Thursday, December 13, 2007

Bob Dylan, Judy Collins

As a teenager I was a dedicated Bob Dylan fan; I loved his early, gently poetic folk, I loved his angry, psychedelic stream-of-consciousness rock period, I loved his temporary country guise, I loved his return to folk with Blood on the Tracks and his exotic Desire. I loved the anger in the Christian albums, and I loved his second phase as a songwriter who spits out Americana gems, from Oh Mercy to Modern Times. But part of me has tended towards the long, slow, wry Leonard Cohen, who, like Bryan Ferry, has adapted his lyrical genius into definite and decadent styles. Perhaps even more than these two masters, though, I have adored the majestic Judy Collins, who encompasses both songwriters while including the disparate genius that emanates from Jacques Brel, Stephen Sondheim, and Kurt Weill, not to mention Joni Mitchell, more open to experimentation than either Dylan or Cohen.

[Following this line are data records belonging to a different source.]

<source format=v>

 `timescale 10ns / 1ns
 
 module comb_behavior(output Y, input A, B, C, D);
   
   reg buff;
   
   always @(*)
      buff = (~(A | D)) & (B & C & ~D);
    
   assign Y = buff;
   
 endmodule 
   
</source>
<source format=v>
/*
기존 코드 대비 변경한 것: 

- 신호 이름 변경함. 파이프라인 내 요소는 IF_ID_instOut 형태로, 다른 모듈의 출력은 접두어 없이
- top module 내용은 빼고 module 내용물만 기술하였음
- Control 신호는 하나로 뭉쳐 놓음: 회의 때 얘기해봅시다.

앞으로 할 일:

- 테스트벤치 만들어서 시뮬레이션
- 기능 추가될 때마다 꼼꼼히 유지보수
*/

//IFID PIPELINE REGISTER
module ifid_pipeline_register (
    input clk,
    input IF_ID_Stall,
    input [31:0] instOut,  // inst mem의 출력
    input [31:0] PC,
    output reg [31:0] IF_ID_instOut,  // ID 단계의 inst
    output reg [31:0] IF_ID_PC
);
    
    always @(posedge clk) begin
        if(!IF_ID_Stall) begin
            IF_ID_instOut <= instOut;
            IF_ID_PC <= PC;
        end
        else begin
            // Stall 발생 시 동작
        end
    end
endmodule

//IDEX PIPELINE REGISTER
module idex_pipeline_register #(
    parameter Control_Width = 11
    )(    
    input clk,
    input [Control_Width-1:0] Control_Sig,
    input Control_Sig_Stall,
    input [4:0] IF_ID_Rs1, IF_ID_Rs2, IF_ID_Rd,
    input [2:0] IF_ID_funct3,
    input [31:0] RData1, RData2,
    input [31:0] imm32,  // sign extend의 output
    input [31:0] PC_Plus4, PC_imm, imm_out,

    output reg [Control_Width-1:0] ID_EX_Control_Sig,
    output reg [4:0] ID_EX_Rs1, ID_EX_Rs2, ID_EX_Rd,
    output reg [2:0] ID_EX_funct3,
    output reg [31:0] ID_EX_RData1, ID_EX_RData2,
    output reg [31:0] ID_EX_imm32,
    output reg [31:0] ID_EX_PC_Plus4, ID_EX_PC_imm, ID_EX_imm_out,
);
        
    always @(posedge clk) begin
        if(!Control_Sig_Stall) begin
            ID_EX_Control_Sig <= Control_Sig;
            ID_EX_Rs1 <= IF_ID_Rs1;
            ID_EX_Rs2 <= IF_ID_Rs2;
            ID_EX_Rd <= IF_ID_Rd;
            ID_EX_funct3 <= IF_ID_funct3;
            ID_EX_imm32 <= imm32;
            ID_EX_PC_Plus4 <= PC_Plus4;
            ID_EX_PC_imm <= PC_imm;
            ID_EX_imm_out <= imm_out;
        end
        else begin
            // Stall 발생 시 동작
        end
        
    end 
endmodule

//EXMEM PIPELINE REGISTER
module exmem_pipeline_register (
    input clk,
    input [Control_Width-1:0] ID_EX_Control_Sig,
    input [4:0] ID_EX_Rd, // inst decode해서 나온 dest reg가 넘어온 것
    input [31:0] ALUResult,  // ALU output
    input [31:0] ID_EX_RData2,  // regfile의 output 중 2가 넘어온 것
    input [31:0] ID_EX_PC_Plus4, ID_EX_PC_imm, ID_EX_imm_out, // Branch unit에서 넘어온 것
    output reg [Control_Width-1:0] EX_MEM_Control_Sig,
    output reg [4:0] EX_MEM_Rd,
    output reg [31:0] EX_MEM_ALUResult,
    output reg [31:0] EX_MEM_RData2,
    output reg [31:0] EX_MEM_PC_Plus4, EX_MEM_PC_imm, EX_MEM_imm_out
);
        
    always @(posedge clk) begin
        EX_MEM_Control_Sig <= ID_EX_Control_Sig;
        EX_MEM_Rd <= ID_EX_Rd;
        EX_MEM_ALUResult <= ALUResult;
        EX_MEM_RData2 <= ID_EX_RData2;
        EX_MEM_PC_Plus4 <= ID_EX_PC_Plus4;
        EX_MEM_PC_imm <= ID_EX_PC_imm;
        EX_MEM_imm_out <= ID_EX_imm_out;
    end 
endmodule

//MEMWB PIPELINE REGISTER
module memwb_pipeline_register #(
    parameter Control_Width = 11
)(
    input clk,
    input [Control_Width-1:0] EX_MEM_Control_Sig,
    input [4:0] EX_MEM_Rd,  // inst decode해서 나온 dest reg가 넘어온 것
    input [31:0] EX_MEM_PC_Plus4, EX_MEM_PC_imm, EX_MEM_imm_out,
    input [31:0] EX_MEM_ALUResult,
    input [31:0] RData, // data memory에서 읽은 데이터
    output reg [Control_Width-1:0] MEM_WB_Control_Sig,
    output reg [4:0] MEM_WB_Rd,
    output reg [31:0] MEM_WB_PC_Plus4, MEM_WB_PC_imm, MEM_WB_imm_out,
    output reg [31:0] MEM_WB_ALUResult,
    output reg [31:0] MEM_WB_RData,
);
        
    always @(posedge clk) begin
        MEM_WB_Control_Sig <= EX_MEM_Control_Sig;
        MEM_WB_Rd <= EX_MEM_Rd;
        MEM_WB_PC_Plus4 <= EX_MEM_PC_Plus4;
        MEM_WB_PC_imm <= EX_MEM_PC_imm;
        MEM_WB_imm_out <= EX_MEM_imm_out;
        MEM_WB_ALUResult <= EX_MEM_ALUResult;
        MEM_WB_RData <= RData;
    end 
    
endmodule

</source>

There is something almost unspeakably touching about the string-laden interpretations of great songs that Collins excels at, and in her obvious love for the material she works with. When I was young I considered Collins a very minor musician, perhaps even a singer who didn't "get" Dylan the way I "got" him. I've long since come to recognize this same unpleasant, fundamental, and uneducated approach to Dylan in other Dylan fans -- a prime example would be with Bryan Ferry's recent Dylanesque, a hit-or-miss collection of Dylan songs that have some moments which are spectacular and some of which are blase, which received mostly vitriol from Dylan aficionados. But it's the offhandedness with which Ferry interprets Dylan that is seemingly misinterpreted as being shallow; this is the same feeling I had with Collins when I was young. All I could see was the original, and compared to it, the interpretation seemed merely thin. It took years before I realized that what I considered minor, thin, and pale in comparison to the original was actually much more subtle and gentle -- something so rare and delicate that it could only be misinterpreted.

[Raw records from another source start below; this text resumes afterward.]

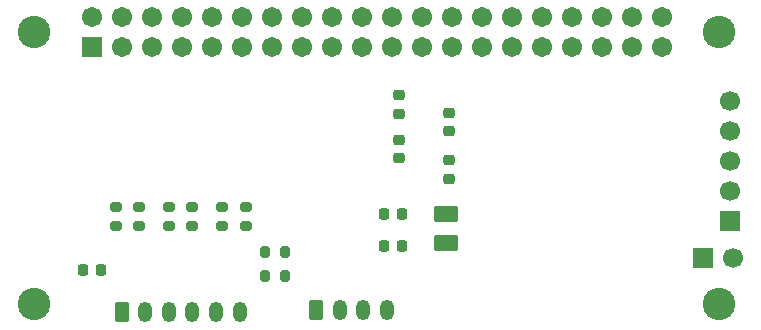
<source format=gbr>
%TF.GenerationSoftware,KiCad,Pcbnew,9.0.1*%
%TF.CreationDate,2025-04-15T21:25:17-04:00*%
%TF.ProjectId,psocpcb,70736f63-7063-4622-9e6b-696361645f70,rev?*%
%TF.SameCoordinates,Original*%
%TF.FileFunction,Soldermask,Bot*%
%TF.FilePolarity,Negative*%
%FSLAX46Y46*%
G04 Gerber Fmt 4.6, Leading zero omitted, Abs format (unit mm)*
G04 Created by KiCad (PCBNEW 9.0.1) date 2025-04-15 21:25:17*
%MOMM*%
%LPD*%
G01*
G04 APERTURE LIST*
G04 Aperture macros list*
%AMRoundRect*
0 Rectangle with rounded corners*
0 $1 Rounding radius*
0 $2 $3 $4 $5 $6 $7 $8 $9 X,Y pos of 4 corners*
0 Add a 4 corners polygon primitive as box body*
4,1,4,$2,$3,$4,$5,$6,$7,$8,$9,$2,$3,0*
0 Add four circle primitives for the rounded corners*
1,1,$1+$1,$2,$3*
1,1,$1+$1,$4,$5*
1,1,$1+$1,$6,$7*
1,1,$1+$1,$8,$9*
0 Add four rect primitives between the rounded corners*
20,1,$1+$1,$2,$3,$4,$5,0*
20,1,$1+$1,$4,$5,$6,$7,0*
20,1,$1+$1,$6,$7,$8,$9,0*
20,1,$1+$1,$8,$9,$2,$3,0*%
G04 Aperture macros list end*
%ADD10RoundRect,0.250000X-0.350000X-0.625000X0.350000X-0.625000X0.350000X0.625000X-0.350000X0.625000X0*%
%ADD11O,1.200000X1.750000*%
%ADD12R,1.700000X1.700000*%
%ADD13C,1.700000*%
%ADD14C,2.750000*%
%ADD15RoundRect,0.102000X-0.754000X-0.754000X0.754000X-0.754000X0.754000X0.754000X-0.754000X0.754000X0*%
%ADD16C,1.712000*%
%ADD17RoundRect,0.200000X-0.275000X0.200000X-0.275000X-0.200000X0.275000X-0.200000X0.275000X0.200000X0*%
%ADD18RoundRect,0.102000X-0.950000X0.550000X-0.950000X-0.550000X0.950000X-0.550000X0.950000X0.550000X0*%
%ADD19RoundRect,0.200000X0.275000X-0.200000X0.275000X0.200000X-0.275000X0.200000X-0.275000X-0.200000X0*%
%ADD20RoundRect,0.225000X-0.250000X0.225000X-0.250000X-0.225000X0.250000X-0.225000X0.250000X0.225000X0*%
%ADD21RoundRect,0.200000X-0.200000X-0.275000X0.200000X-0.275000X0.200000X0.275000X-0.200000X0.275000X0*%
%ADD22RoundRect,0.218750X-0.218750X-0.256250X0.218750X-0.256250X0.218750X0.256250X-0.218750X0.256250X0*%
%ADD23RoundRect,0.225000X0.225000X0.250000X-0.225000X0.250000X-0.225000X-0.250000X0.225000X-0.250000X0*%
%ADD24RoundRect,0.200000X0.200000X0.275000X-0.200000X0.275000X-0.200000X-0.275000X0.200000X-0.275000X0*%
G04 APERTURE END LIST*
D10*
%TO.C,J5*%
X99450000Y-73900000D03*
D11*
X101450000Y-73900000D03*
X103450000Y-73900000D03*
X105450000Y-73900000D03*
%TD*%
D12*
%TO.C,J2*%
X132225000Y-69500000D03*
D13*
X134765000Y-69500000D03*
%TD*%
D12*
%TO.C,J1*%
X134550000Y-66340000D03*
D13*
X134550000Y-63800000D03*
X134550000Y-61260000D03*
X134550000Y-58720000D03*
X134550000Y-56180000D03*
%TD*%
D14*
%TO.C,A1*%
X75615000Y-50400000D03*
X75615000Y-73400000D03*
X133615000Y-50400000D03*
X133615000Y-73400000D03*
D15*
X80485000Y-51670000D03*
D16*
X80485000Y-49130000D03*
X83025000Y-51670000D03*
X83025000Y-49130000D03*
X85565000Y-51670000D03*
X85565000Y-49130000D03*
X88105000Y-51670000D03*
X88105000Y-49130000D03*
X90645000Y-51670000D03*
X90645000Y-49130000D03*
X93185000Y-51670000D03*
X93185000Y-49130000D03*
X95725000Y-51670000D03*
X95725000Y-49130000D03*
X98265000Y-51670000D03*
X98265000Y-49130000D03*
X100805000Y-51670000D03*
X100805000Y-49130000D03*
X103345000Y-51670000D03*
X103345000Y-49130000D03*
X105885000Y-51670000D03*
X105885000Y-49130000D03*
X108425000Y-51670000D03*
X108425000Y-49130000D03*
X110965000Y-51670000D03*
X110965000Y-49130000D03*
X113505000Y-51670000D03*
X113505000Y-49130000D03*
X116045000Y-51670000D03*
X116045000Y-49130000D03*
X118585000Y-51670000D03*
X118585000Y-49130000D03*
X121125000Y-51670000D03*
X121125000Y-49130000D03*
X123665000Y-51670000D03*
X123665000Y-49130000D03*
X126205000Y-51670000D03*
X126205000Y-49130000D03*
X128745000Y-51670000D03*
X128745000Y-49130000D03*
%TD*%
D10*
%TO.C,J7*%
X83000000Y-74050000D03*
D11*
X85000000Y-74050000D03*
X87000000Y-74050000D03*
X89000000Y-74050000D03*
X91000000Y-74050000D03*
X93000000Y-74050000D03*
%TD*%
D17*
%TO.C,R10*%
X87000000Y-65175000D03*
X87000000Y-66825000D03*
%TD*%
D18*
%TO.C,Y1*%
X110500000Y-65750000D03*
X110500000Y-68250000D03*
%TD*%
D19*
%TO.C,R5*%
X84500000Y-66825000D03*
X84500000Y-65175000D03*
%TD*%
D20*
%TO.C,C8*%
X106500000Y-59475000D03*
X106500000Y-61025000D03*
%TD*%
D19*
%TO.C,R6*%
X89000000Y-66825000D03*
X89000000Y-65175000D03*
%TD*%
D17*
%TO.C,R8*%
X91500000Y-65175000D03*
X91500000Y-66825000D03*
%TD*%
D20*
%TO.C,C14*%
X110750000Y-57225000D03*
X110750000Y-58775000D03*
%TD*%
D21*
%TO.C,R3*%
X95175000Y-69000000D03*
X96825000Y-69000000D03*
%TD*%
D20*
%TO.C,C13*%
X106500000Y-55725000D03*
X106500000Y-57275000D03*
%TD*%
D19*
%TO.C,R4*%
X93500000Y-66825000D03*
X93500000Y-65175000D03*
%TD*%
D22*
%TO.C,FB1*%
X79712500Y-70500000D03*
X81287500Y-70500000D03*
%TD*%
D23*
%TO.C,C2*%
X106775000Y-68500000D03*
X105225000Y-68500000D03*
%TD*%
%TO.C,C1*%
X106775000Y-65750000D03*
X105225000Y-65750000D03*
%TD*%
D17*
%TO.C,R9*%
X82500000Y-65175000D03*
X82500000Y-66825000D03*
%TD*%
D20*
%TO.C,C7*%
X110750000Y-61225000D03*
X110750000Y-62775000D03*
%TD*%
D24*
%TO.C,R7*%
X96825000Y-71000000D03*
X95175000Y-71000000D03*
%TD*%
M02*

</source>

It's this delicateness that leads to many female singers being marginalized -- k.d. lang and Nanci Griffith may be the two most prominent, two singers working on the level of Billie Holiday. (I would compare them to Dolly Parton if Parton herself wasn't so marginalized.) For women who don't perform with the fervor of Nina Simone or the hard-edged world-weariness of Lucinda Williams, there is little place for recognition. Music criticism is a boy's game, and the boys like women who either act like men or who occupy an extreme version of girliness -- this would explain why middle-aged hipster men can appreciate Astrud Gilberto or Francoise Hardy, but when faced with Collins will turn away.